Exercise description: Copy the listing from its first line through the line containing "Por Ivam Galvao Filho — Casa do Codigo", substituting "answers" for every "respostas" and leaving everything else unchanged. Omit the pictures.

Records shown:
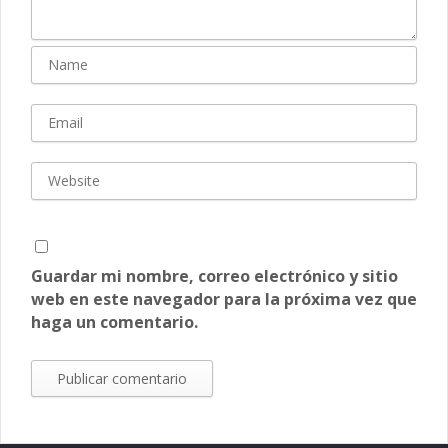
Guardar mi nombre, correo electrónico y sitio
web en este navegador para la próxima vez que
haga un comentario.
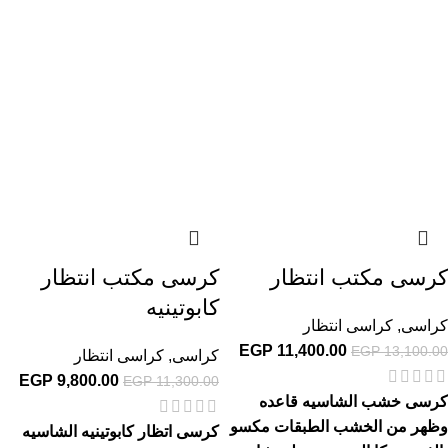
كرسى مكتب انتظار
كرسى مكتب انتظار
كابوتينيه
كراسى
,
كراسى انتظار
EGP
11,400.00
EGP
13,100.00
كراسى
,
كراسى انتظار
EGP
9,800.00
EGP
11,300.00
كرسى خشب الشاسيه قاعده
وظهر من الخشب الطبقات مكسو
كرسى اتظار كابوتينيه الشاسيه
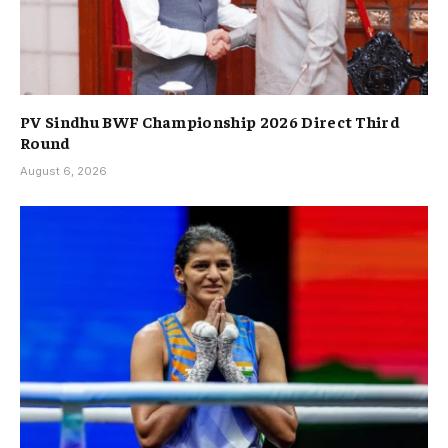
PV Sindhu BWF Championship 2026 Direct Third
Round
August 6, 2026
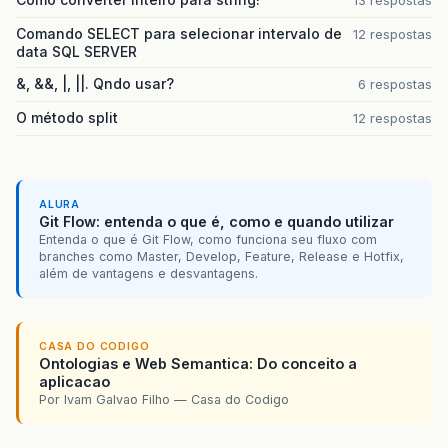
13 respostas
Comando SELECT para selecionar intervalo de
12 respostas
data SQL SERVER
&, &&, |, ||. Qndo usar?
6 respostas
O método split
12 respostas
ALURA
Git Flow: entenda o que é, como e quando utilizar
Entenda o que é Git Flow, como funciona seu fluxo com
branches como Master, Develop, Feature, Release e Hotfix,
além de vantagens e desvantagens.
CASA DO CODIGO
Ontologias e Web Semantica: Do conceito a
aplicacao
Por Ivam Galvao Filho — Casa do Codigo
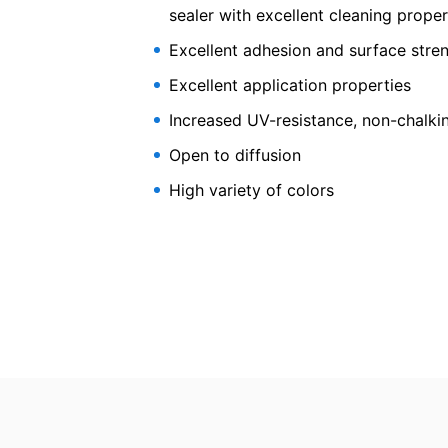
sealer with excellent cleaning proper
Информация, корекция, блокиране, 
Както е разрешено от чл.
15 GDPR, им
Excellent adhesion and surface stre
се съхраняват. Също така имате прав
Excellent application properties
MC-DUR
Increased UV-resistance, non-chalki
Open to diffusion
High variety of colors
Water-based, pigmented 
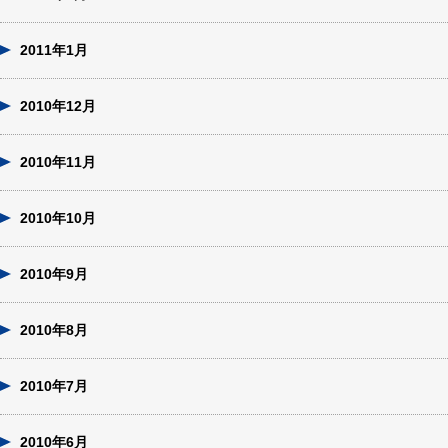
2011年1月
2010年12月
2010年11月
2010年10月
2010年9月
2010年8月
2010年7月
2010年6月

Exercise solution:
Guardar mi nombre, correo electrónico y sitio
web en este navegador para la próxima vez que
haga un comentario.
كرسى مكتب انتظار
كرسى مكتب انتظار
كابوتينيه
كراسى
,
كراسى انتظار
EGP
11,400.00
EGP
13,100.00
كراسى
,
كراسى انتظار
EGP
9,800.00
EGP
11,300.00
كرسى خشب الشاسيه قاعده
وظهر من الخشب الطبقات مكسو
كرسى اتظار كابوتينيه الشاسيه
PV Sindhu BWF Championship 2026 Direct Third
Round
August 6, 2026
13 answers
Comando SELECT para selecionar intervalo de
12 answers
data SQL SERVER
&, &&, |, ||. Qndo usar?
6 answers
O método split
12 answers
ALURA
Git Flow: entenda o que é, como e quando utilizar
Entenda o que é Git Flow, como funciona seu fluxo com
branches como Master, Develop, Feature, Release e Hotfix,
além de vantagens e desvantagens.
CASA DO CODIGO
Ontologias e Web Semantica: Do conceito a
aplicacao
Por Ivam Galvao Filho — Casa do Codigo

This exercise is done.